Real economists say Noem and Trump both fail to recognize the new normal of slower economic growth:
The median estimate from economists surveyed by the National Association for Business Economics calls for the American economy to grow 2.2 percent in 2017, up from a forecast 1.6 percent this year and unchanged from the previous survey in September.
…80 percent of those surveyed believe the potential growth rate of the American economy will remain at 2.5 percent or lower over the next five years [“Get Used to It: Economists See ‘New Normal’ of Slow Growth,” AP via KELOLand.com, 2016.12.05].
Trump calls that cynicism; realistic economists call it an honest read of an aging workforce and declining productivity:
Two forces will make that tough: an aging population and stagnant productivity.
For years, Wall Street and government forecasters have waxed pessimistic on the economy’s capacity for sustained growth, pointing to multiple reasons it has diminished since the 1990s. Perhaps most important, demographic trends have produced slower growth in the working population. And the U.S. and other advanced economies are grappling with sluggish gains in productivity, for reasons that aren’t wholly clear.
As a result, the nonpartisan Congressional Budget Office predicts roughly 2% annual growth for gross domestic product pretty much as far as the eye can see [Ben Leubsdorf, “Aging Population, Stagnant Productivity Challenge Donald Trump’s Growth Plan,” Wall Street Journal, 2016.12.04].

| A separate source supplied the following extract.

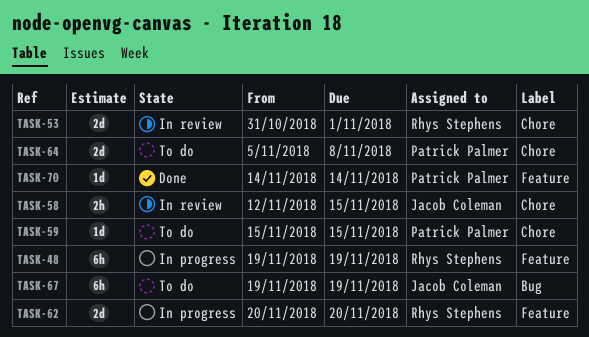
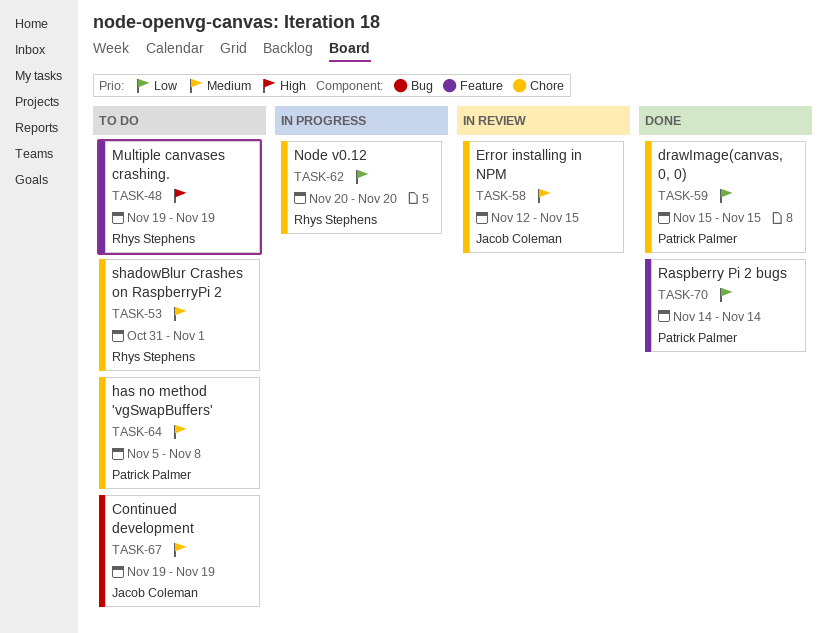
TASK-48, status: In progress -> To do
TASK-53, status: In review -> To do
TASK-59, status: To do -> Done
TASK-62, label: Feature -> Chore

If we want to hit 3%, we’re going to have to skip the wall and build more bridges—and maybe an expressway—for Mexican workers and other immigrant laborers coming to the U.S.:
Unless we can magically get productivity to improve at the fastest rates in the past 50 years, the only way to get to the gross domestic product to grow at 3% on a sustainable basis would be to hire 33 million workers over the next 10 years. The problem? With the working-age population barely growing, the supply of qualified and willing Americans to hire would quickly run out, which means we’d need to open up the borders and let more immigrants in.
In 2020, for instance, the working-age population is expected to grow by about 600,000, according to the Census Bureau. But to grow GDP at 3%, the economy would need 2.8 million more workers that year, even if productivity rebounds modestly, as assumed by the Congressional Budget Office in its projections about potential growth.
Of course, if Trump has his way on restricting imports from Mexico, there will probably be quite a few unemployed Mexican workers who’d be glad to trek north to take those jobs [Rex Nutting, “Sorry, Mr. Trump, But the Only Way to Get to 3% Growth Is to Hire More Mexicans,” MarketWatch, 2016.12.05].
We can have a wall, or we can have 3% GDP growth. We can’t have both. From Trump, we should expect neither.